» **Arbeitsanweisungen**
- A) Welches Amt übte Gabriele Müller-Trimbusch laut dem Bericht zur Theodor Heuss-Gedächtnis-Vorlesung 2014 langjährig aus?
- B) Setzen Sie den Bericht zur Theodor Heuss-Gedächtnis-Vorlesung 2014 im Anschluss an seinen letzten Satz fort.

━━ Textauszug

Theodor Heuss-Vorlesung 2014


Plädoyer für mehr Bildung

Theodor Heuss-Gedächtnis-Vorlesung 2014, 16.12.14

Mit den „Dimensionen sozialer Ungleichheit in Europa“ befasst sich Jutta Allmendinger seit Jahren wissenschaftlich – und präsentierte im Rahmen ihres Theodor Heuss-Gedächtnis-Vortrags an der Universität Stuttgart Mythen, Fakten und Ansatzpunkte, die damit zusammenhängen. „Das Thema hat es in sich“, führte Gabriele Müller-Trimbusch am 8. Dezember in den Vortrag ein. „Denn Ungleichheiten sind allgegenwärtig“, sagte die langjährige Sozialbürgermeisterin und Vorstandsvorsitzende der Stiftung Bundespräsident-Theodor-Heuss-Haus. Grund genug für eine Schwerpunktreihe der Stiftung in den kommenden beiden Jahren mit Podiumsdiskussionen, Vorträgen und Ausstellungsführungen, die mit der Gedächtnis-Vorlesung eröffnet wurde.

━━━━
━━ Bereitgestellte Daten

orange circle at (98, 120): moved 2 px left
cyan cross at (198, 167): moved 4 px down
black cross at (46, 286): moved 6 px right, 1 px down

━━━━

» **Antworten der Reihe nach**
- A) Sie war langjährige Sozialbürgermeisterin.

- B)
Mythos vom Miteinander der wirtschaftlichen und sozialen Union

Jutta Allmendiger, Professorin für Bildungssoziologie und Arbeitsmarktforschung an der Humboldt-Universität Berlin, räumte mit drei großen Mythen auf, die mit der Gründung der Europäischen Union zusammenhingen. Dabei sei zwar die Wirtschaft im Vordergrund gestanden, im Hinterkopf habe man aber immer auch eine weitere Dimension gehabt. „Doch das Miteinander der wirtschaftlichen und sozialen Union ist ein Mythos“, sagte sie. Die Lebenssituationen hätten sich weder zwischen den Ländern noch innerhalb dieser angeglichen, die Schere zwischen Arm und Reich ginge immer weiter auseinander. Die Professorin und Präsidentin des Wissenschaftszentrums Berlin für Sozialforschung untermauerte das mit vielen Zahlen aus ihren Forschungsbereichen. Kinder aus ärmeren Familien etwa würden, trotz gleicher Fähigkeiten wie die aus reicheren Elternhäusern, seltener fürs Gymnasium empfohlen oder für ein Studium. „Wir haben keine Chancengerechtigkeit, vor allem nicht in Deutschland.“ Ein Grund sei, dass die Politik hierzulande viel zu spät damit begonnen habe, in frühe Bildung zu investieren.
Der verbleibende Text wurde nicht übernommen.